The scientists focused on a single social group (with 22 males and 16 females ranging in age from 6 to 20) of rhesus macaques on the island of Cayo Santiago, off the east coast of Puerto Rico. Macaques originally lived only in North Africa and Asia. But in 1938, a founding population of 409 rhesus macaques was moved from India to Cayo Santiago. Today, more than 1,000 macaques live on the 15.2-hectare island, divided into several social groups. They roam and feed freely, although their diet is supplemented daily with monkey food. Researchers make behavioral observations on the monkeys every year.

Between 2012 and 2013, the authors collected a total of 50 uncontaminated stool samples from this social group.

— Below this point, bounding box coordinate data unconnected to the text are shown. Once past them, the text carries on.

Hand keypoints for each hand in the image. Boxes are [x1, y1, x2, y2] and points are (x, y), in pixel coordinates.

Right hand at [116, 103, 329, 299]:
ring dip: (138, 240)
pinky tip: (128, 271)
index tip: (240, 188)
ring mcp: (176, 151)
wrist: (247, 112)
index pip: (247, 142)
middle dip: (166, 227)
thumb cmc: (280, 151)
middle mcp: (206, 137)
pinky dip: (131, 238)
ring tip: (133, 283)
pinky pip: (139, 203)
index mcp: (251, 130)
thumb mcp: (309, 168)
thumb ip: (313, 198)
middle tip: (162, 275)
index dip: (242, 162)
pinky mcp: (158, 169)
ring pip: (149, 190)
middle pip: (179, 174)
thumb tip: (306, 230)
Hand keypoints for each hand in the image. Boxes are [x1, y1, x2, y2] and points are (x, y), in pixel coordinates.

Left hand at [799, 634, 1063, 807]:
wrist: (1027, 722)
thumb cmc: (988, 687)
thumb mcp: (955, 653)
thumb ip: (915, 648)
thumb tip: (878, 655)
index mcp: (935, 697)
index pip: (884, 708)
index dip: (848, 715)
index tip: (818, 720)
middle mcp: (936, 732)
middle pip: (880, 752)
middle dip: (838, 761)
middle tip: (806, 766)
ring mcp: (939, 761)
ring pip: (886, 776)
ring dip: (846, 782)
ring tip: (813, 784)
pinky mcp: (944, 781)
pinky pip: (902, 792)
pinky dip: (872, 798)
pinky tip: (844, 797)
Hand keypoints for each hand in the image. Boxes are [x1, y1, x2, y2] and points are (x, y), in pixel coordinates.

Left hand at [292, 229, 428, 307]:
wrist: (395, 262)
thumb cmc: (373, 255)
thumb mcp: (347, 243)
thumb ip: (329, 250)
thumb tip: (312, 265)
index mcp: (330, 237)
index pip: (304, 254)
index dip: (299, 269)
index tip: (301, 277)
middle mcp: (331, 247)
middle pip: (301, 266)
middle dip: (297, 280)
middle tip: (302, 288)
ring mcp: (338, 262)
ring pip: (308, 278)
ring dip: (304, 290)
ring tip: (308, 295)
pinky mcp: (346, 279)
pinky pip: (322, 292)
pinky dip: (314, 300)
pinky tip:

As a measure of social connectedness, they used the time each monkey spent grooming or being groomed in 2012 and 2013, and its number of grooming partners.

Social grooming

Co-author Dr Karli Watson, from the University of Colorado Boulder’s Institute for Cognitive Science, explained: “Macaques are very social animals and grooming is their primary means of bonding and maintaining relationships. Grooming therefore provides a good indicator of social interactions. ”

Johnson, Watson et al. analyzed DNA sequence data from stool samples to measure gut microbial community composition and diversity, and examined the relationship with social connectivity. They also took into account gender, age, season and rank in the group hierarchy. They focused on microbes that have repeatedly been shown to be more or less abundant in people or rodents with autism-like symptoms (usually accompanied by social disconnection) or who are socially disadvantaged.

Sociable monkeys have more “good” microbes

“Engagement in social interactions was positively related to the abundance of certain gut microbes with beneficial immunological functions, and negatively related to the abundance of potentially pathogenic members of the microbiota,” said co-author Dr Philip Burnet, professor in the Department of Psychiatry. at Oxford University.

For example, more abundant genera in the most sociable apes included Faecalibacterium and Prevotelle. Conversely, the type Streptococcuswhich in humans can cause diseases such as strep throat and, pneumonia, was more abundant in less sociable monkeys.

“It is particularly striking to find a strong positive relationship between the abundance of the intestinal microbe Faecalibacterium and how sociable the animals are. Faecalibacterium is well known for its powerful anti-inflammatory properties and is associated with good health,” Johnson said.

Cause and effect?

But what drives the relationship between social connections and the composition of the gut microbiome? The distinction between cause and effect is not easy.

“The relationship between social behavior and microbial abundance may be the direct result of the social transmission of microbes, for example through grooming. It could also be an indirect effect, as monkeys with fewer friends may be more stressed, which then affects the abundance of these microbes. In addition to behavior influencing the microbiome, we also know that this is a reciprocal relationship, in which the microbiome can in turn affect the brain and behavior,” Johnson said.

Co-author Dr Robin Dunbar, Professor in the Department of Experimental Psychology at the University of Oxford, said: “As our society increasingly substitutes online interactions for real interactions, these important research findings point to the fact that as primates we evolved not only in a social but also a microbial world.